So now I work solely with digital tools out of necessity. The vision of what I want to make has always stayed the same, it's just how I get there now that is different. I still have to decide what tone, color, and brushstrokes go where, only now I can do so without dealing with the materials, and chemicals making me sick when I am not feeling well. Which means I can keep working no matter what.
I don't know if this process will ever be respected the way traditional art is, and perhaps it shouldn't but I needed a way to get through my ordeal and this did that for me, and it continues to let me create my vision of the world. I will always try to do both, but I find that I enjoy my digital process much more, and the results are just as good as my physical art in many ways. You can decide for yourself, the header image in this post is a close-up of one of my digital works which simulates an oil on-wood panel painting.

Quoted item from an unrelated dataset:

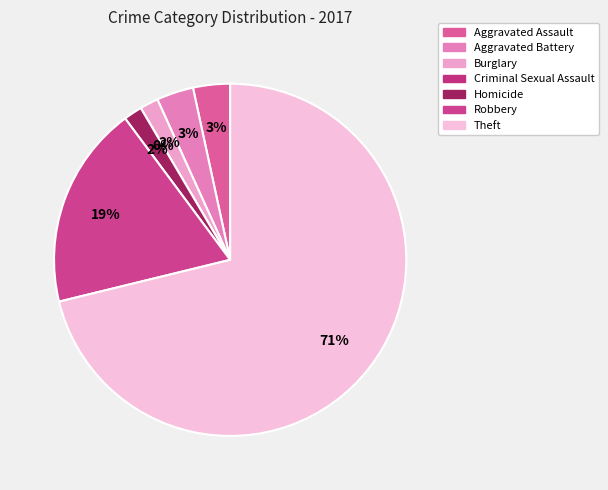

Combined, do Aggravated Assault and Theft account for over 50%?

Yes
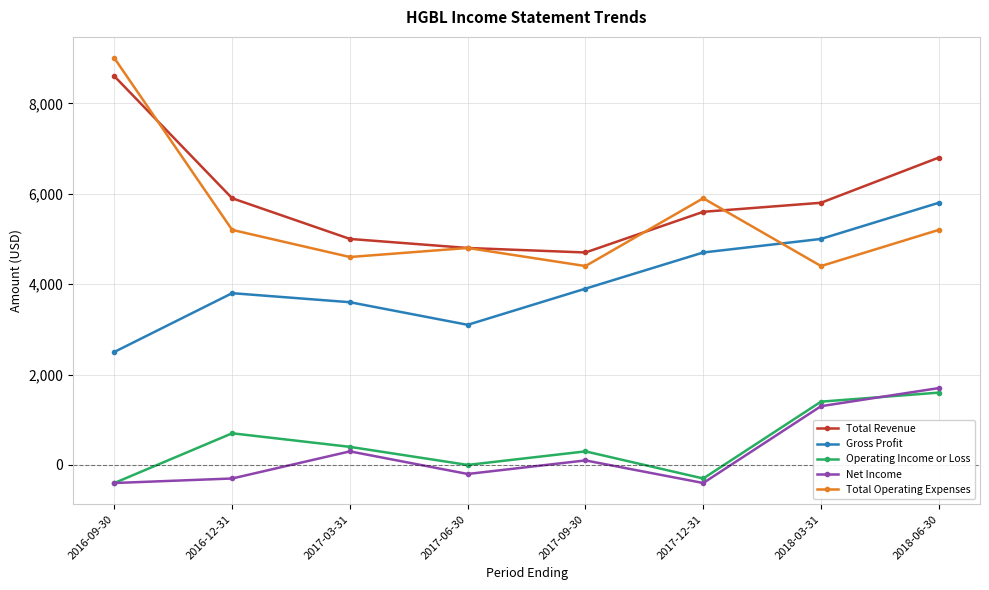

How many data points in Net Income are less than 100?

4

I am still creating on a daily basis, I do not paint that much, but I have moved more into the creative/art direction field because of the vast amount of knowledge and experience I’ve gathered over the years I think this a good third chapter for me given my health and abilities at this point. Any work that I do now, I consider graphic design and consider myself more of a designer or art, then an actual artist. AI plays a very big role in my life now. I felt obligated as someone with immense backgrounds in both art and technology to be at the forefront of it’s design to help steer it in the right direction as a tool for creatives, and not a replacement and I happy with the major players in the field agreed with me. The tools are yet to outperform experts in their fields, while they are very good at basic work they can’t outperform a real person with a real understanding of the human condition. In that sense I am not sure it will ever quite compare, but as a tool it is amazing. I look forward to working with AI more and helping others develop their skills with this incredible tool.